Instructions to follow: Reproduce, exactly and in full, only the lines below from the one containing "(3,3'-diaminobenzidine) immunohistochemical staining" through the one containing "(IHC) image of".

Raw data:
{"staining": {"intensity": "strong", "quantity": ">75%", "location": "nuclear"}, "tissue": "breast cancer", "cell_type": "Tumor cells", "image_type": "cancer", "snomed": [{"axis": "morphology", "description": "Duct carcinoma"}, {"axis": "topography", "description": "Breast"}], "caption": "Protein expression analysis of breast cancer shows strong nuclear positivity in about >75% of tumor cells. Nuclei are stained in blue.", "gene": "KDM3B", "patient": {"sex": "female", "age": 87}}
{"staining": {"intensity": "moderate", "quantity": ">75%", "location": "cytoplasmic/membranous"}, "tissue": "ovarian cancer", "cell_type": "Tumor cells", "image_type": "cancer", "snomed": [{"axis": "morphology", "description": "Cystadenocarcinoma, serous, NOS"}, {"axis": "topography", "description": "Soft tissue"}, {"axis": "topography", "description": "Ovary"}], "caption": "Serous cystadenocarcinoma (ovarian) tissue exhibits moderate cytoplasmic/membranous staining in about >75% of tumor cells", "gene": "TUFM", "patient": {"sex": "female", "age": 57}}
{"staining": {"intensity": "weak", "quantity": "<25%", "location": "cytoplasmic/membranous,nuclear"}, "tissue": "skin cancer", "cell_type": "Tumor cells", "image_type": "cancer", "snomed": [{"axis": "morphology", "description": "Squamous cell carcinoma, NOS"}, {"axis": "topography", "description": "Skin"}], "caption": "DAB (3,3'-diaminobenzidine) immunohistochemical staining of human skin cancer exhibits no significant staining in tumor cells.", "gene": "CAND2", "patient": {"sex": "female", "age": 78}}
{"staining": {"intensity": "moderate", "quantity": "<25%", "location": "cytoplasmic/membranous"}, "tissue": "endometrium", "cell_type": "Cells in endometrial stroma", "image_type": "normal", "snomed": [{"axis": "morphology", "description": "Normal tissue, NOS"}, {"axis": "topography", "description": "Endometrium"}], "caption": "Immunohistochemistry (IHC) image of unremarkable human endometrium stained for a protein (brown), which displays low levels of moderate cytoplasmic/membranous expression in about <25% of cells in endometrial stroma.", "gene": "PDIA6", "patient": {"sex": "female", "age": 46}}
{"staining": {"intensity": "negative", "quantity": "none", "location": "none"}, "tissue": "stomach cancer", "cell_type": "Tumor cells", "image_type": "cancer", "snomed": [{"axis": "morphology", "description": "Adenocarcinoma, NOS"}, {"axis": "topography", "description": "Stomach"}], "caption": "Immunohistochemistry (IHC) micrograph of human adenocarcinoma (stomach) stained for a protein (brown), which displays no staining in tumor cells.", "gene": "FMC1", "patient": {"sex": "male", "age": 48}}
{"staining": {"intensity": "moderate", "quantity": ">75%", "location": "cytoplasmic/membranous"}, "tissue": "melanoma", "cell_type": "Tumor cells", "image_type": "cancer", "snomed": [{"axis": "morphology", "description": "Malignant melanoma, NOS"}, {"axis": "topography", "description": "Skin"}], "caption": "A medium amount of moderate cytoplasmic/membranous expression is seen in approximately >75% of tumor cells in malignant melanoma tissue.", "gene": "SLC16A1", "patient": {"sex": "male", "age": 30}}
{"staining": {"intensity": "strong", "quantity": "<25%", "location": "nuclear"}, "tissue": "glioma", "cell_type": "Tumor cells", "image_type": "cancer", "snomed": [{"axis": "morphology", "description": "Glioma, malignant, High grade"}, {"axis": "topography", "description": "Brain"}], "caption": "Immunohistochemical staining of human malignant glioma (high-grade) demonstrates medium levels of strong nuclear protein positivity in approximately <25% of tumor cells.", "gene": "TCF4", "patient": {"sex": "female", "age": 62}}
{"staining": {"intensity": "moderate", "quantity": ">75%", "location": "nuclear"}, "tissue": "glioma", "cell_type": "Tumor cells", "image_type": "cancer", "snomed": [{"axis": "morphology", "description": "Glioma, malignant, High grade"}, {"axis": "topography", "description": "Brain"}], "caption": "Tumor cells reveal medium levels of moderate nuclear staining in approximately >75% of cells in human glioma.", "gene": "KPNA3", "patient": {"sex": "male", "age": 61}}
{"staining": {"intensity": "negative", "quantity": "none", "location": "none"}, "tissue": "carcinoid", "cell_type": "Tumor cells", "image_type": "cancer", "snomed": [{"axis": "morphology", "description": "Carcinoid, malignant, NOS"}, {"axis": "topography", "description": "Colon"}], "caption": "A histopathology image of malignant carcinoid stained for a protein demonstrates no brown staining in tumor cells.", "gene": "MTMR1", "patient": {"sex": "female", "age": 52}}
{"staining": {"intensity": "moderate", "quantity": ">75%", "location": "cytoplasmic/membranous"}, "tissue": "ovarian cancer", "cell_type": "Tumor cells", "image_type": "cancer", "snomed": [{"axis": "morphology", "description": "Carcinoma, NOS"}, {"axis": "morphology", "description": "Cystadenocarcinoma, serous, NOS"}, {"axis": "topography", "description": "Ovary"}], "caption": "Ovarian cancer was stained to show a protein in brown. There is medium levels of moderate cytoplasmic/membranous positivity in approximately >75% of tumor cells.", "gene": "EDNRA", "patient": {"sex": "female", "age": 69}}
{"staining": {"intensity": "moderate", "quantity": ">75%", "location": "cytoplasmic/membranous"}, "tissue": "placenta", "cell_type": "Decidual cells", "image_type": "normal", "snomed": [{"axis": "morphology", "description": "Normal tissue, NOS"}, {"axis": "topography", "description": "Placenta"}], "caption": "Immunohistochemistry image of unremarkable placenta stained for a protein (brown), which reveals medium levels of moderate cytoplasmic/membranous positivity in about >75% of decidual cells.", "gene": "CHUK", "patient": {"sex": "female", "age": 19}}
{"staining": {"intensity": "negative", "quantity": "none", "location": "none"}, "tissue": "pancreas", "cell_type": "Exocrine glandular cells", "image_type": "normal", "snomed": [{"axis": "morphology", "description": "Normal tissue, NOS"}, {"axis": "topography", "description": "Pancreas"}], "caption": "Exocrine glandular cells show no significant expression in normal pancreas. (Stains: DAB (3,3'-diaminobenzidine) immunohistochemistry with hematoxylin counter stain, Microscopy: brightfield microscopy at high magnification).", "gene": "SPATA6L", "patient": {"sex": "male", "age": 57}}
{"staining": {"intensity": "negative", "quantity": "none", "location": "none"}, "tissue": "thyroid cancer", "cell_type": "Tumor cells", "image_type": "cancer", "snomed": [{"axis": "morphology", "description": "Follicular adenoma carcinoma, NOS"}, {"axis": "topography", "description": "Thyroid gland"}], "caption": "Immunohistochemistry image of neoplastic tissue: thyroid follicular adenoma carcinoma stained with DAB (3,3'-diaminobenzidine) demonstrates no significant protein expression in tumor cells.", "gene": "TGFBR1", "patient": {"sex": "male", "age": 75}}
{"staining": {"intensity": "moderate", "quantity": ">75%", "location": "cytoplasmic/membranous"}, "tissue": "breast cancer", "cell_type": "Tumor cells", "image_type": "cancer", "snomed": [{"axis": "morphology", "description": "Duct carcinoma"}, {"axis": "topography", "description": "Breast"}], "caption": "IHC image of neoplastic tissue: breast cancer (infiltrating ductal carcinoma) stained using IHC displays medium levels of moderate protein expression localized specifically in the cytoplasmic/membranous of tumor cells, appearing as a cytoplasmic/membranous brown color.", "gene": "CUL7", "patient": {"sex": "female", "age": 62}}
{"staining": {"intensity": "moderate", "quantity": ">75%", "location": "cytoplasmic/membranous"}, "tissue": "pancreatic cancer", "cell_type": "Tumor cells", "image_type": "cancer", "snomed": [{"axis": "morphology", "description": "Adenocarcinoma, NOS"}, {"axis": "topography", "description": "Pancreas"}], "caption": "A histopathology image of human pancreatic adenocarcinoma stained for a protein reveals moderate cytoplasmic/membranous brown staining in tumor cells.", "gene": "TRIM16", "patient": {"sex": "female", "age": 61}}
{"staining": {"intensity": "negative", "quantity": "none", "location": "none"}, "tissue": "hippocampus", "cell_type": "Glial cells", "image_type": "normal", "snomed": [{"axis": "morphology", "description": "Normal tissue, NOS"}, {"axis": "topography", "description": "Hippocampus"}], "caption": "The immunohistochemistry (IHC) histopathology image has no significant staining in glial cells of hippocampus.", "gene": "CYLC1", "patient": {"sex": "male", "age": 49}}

Task solution:
{"staining": {"intensity": "weak", "quantity": "<25%", "location": "cytoplasmic/membranous,nuclear"}, "tissue": "skin cancer", "cell_type": "Tumor cells", "image_type": "cancer", "snomed": [{"axis": "morphology", "description": "Squamous cell carcinoma, NOS"}, {"axis": "topography", "description": "Skin"}], "caption": "DAB (3,3'-diaminobenzidine) immunohistochemical staining of human skin cancer exhibits no significant staining in tumor cells.", "gene": "CAND2", "patient": {"sex": "female", "age": 78}}
{"staining": {"intensity": "moderate", "quantity": "<25%", "location": "cytoplasmic/membranous"}, "tissue": "endometrium", "cell_type": "Cells in endometrial stroma", "image_type": "normal", "snomed": [{"axis": "morphology", "description": "Normal tissue, NOS"}, {"axis": "topography", "description": "Endometrium"}], "caption": "Immunohistochemistry (IHC) image of unremarkable human endometrium stained for a protein (brown), which displays low levels of moderate cytoplasmic/membranous expression in about <25% of cells in endometrial stroma.", "gene": "PDIA6", "patient": {"sex": "female", "age": 46}}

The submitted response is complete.